A successful Europe fleet initiative convinced Pfizer leadership to directly consolidate Europe fleet policy. In 2006, 80 percent of European countries transitioned to a single policy, accounting for 85 percent of total European company cars. This initiative has strengthened partnerships with preferred suppliers. The Europe fleet program was heralded as the leading initiative of several pilot programs and served as the impetus for a broader company restructuring.
In creating the worldwide fleet team, Schott recruited functional expertise within Pfizer from Corporate Fleet Operations, Risk Management, and Safety Departments. The team created an international network to collect fleet data, evaluate fleet policy, and review supplier selection for North America, Latin America, Europe, and Asia. International fleet’s success was adopted as Pfizer’s asset management model.
Schott and the international fleet team built their program and network without a corporate mandate. Results were achieved through goal alignment and demonstrated value to operating units.
Name: Vic Stewart
Title: VP, Corporate Purchasing
Company: Advance Auto Parts
Total Vehicles: 7,200+
Staff Supervised: 15
Years in Fleet: 11
Replacement Policy: 4 years / 100,000 miles
In 2006, the Advance Auto Parts fleet grew by 18 percent, from 6,100 units to more than 7,250, with no staff increase. Stewart and his team worked internally with the company’s transportation department and an outside vendor to execute an equipment purchase-leaseback that generated $3 million in revenue for Advance in the fourth quarter of 2006.
Stewart’s team also worked with the company’s AAP risk management and commercial sales teams to develop and implement a safety program, resulting in a 10-percent reduction in accident claims per commercial delivery truck in 2006 versus 2005. The program led to an operating cost avoidance of more than $2 million.
Because out-of-stock purchases drove up costs, the team restructured acquisition processes and reduced stock purchases from 11 percent to 3 percent from 2004 to 2005, to less than 1 percent in 2006, resulting in a two-year savings of more than $50,000. Working with manufacturers, the team expanded the company’s light-duty truck pool, providing new vehicles within four weeks and achieved 99-percent on-time delivery in 2006.

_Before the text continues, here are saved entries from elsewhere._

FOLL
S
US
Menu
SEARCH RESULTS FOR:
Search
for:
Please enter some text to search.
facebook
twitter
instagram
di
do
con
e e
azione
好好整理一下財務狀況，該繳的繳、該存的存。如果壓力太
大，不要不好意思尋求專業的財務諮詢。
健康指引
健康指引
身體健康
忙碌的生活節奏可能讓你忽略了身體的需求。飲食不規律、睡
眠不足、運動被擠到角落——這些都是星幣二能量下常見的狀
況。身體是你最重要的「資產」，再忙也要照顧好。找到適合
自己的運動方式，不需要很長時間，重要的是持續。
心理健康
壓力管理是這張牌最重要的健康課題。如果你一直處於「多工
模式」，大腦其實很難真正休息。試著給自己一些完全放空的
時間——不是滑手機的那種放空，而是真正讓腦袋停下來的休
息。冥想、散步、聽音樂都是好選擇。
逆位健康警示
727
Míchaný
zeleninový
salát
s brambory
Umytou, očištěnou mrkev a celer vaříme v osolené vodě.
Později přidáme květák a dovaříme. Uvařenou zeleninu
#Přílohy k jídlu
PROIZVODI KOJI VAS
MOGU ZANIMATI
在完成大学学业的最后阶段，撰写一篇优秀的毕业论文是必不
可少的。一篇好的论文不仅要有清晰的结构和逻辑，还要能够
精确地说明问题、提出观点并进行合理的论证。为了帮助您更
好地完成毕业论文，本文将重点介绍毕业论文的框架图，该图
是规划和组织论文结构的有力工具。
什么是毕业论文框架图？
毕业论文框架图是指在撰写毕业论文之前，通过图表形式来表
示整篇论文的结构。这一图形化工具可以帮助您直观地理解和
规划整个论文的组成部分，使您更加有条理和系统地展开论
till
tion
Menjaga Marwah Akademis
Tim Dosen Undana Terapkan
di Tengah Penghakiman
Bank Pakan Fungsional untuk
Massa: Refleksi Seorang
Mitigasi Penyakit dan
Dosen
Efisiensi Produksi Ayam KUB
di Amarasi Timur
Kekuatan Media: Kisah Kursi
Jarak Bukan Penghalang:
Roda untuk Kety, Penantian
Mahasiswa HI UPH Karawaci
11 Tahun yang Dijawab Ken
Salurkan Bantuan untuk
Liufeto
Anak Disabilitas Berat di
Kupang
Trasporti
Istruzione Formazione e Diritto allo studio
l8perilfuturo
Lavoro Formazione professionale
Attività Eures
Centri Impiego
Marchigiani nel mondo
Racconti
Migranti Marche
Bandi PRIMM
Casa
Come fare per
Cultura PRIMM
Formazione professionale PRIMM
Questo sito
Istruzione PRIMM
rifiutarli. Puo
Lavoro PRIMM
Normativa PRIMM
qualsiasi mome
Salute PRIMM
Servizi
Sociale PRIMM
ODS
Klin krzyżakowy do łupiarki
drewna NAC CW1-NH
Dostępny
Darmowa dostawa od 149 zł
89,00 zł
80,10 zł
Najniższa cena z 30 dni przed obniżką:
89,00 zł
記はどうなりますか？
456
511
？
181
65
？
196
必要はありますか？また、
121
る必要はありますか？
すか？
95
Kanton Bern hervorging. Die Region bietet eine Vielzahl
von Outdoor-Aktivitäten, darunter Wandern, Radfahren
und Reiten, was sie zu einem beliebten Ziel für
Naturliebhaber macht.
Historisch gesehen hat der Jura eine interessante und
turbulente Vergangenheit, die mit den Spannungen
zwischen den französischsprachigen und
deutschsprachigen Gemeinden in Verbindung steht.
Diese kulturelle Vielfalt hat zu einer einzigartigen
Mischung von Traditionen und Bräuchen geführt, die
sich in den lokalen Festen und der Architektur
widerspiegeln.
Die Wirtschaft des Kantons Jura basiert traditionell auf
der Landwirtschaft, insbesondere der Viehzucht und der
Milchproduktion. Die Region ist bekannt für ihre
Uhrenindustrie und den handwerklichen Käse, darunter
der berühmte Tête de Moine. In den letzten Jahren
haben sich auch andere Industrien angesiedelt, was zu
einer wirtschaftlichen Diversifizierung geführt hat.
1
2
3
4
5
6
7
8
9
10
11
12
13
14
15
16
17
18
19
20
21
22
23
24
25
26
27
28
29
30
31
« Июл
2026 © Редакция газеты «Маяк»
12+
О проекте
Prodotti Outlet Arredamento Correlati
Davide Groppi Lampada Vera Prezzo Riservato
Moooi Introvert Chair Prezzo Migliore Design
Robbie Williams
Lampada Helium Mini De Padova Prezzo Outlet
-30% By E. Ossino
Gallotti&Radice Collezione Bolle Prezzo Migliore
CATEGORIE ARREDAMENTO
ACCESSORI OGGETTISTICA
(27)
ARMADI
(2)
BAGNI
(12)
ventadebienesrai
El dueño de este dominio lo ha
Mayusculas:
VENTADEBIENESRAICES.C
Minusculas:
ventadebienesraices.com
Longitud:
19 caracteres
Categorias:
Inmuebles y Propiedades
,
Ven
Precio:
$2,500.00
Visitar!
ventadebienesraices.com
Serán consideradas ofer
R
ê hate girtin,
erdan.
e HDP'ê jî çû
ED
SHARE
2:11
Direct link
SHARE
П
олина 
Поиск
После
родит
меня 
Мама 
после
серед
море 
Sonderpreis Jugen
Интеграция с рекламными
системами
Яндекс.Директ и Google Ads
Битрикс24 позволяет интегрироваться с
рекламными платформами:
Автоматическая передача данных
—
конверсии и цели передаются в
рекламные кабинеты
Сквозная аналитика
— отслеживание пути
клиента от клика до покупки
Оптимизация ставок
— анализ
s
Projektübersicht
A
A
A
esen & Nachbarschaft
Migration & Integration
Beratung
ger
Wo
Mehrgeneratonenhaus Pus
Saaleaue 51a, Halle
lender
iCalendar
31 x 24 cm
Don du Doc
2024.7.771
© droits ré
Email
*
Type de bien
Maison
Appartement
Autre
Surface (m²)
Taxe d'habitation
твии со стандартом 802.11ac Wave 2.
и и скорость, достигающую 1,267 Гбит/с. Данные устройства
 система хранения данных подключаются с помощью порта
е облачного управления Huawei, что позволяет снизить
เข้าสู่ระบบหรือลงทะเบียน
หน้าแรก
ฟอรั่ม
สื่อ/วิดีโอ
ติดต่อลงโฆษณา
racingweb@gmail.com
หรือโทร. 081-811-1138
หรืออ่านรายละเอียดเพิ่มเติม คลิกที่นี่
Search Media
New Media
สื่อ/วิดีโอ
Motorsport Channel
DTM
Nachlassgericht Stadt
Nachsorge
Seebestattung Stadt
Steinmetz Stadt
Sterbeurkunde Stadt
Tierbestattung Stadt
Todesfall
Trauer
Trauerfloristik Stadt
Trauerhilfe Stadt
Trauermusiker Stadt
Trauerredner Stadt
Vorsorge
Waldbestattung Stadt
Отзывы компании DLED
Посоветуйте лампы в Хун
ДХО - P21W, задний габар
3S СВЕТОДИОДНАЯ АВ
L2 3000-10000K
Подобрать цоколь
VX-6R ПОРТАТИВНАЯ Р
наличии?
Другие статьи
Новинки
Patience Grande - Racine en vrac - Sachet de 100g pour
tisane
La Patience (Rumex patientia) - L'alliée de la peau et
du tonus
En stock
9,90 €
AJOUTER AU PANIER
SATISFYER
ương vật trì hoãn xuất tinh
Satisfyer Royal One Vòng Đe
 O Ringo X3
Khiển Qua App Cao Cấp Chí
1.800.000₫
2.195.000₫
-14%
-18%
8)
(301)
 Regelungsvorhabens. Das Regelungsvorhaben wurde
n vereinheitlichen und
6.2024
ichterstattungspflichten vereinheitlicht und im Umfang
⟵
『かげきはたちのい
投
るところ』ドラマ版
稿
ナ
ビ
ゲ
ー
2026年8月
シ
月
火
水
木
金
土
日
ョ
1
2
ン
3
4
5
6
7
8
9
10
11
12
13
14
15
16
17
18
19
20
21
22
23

For the second consecutive year, Stewart led his corporate purchasing/fleet team to a negotiated savings target of more than $20 million, achieving $24 million in negotiated annualized savings, of which 40 percent was fleet-related. Stewart’s team changed the company’s vehicle replacement procedures to include license plate transfers by the delivering dealer to the new vehicle on all future vehicle replacements in states that allow this practice, resulting in savings for the company. The team continued to architect the company’s fuel strategy and executed bulk diesel fuel contracts for more than 3.5 million gallons of diesel fuel.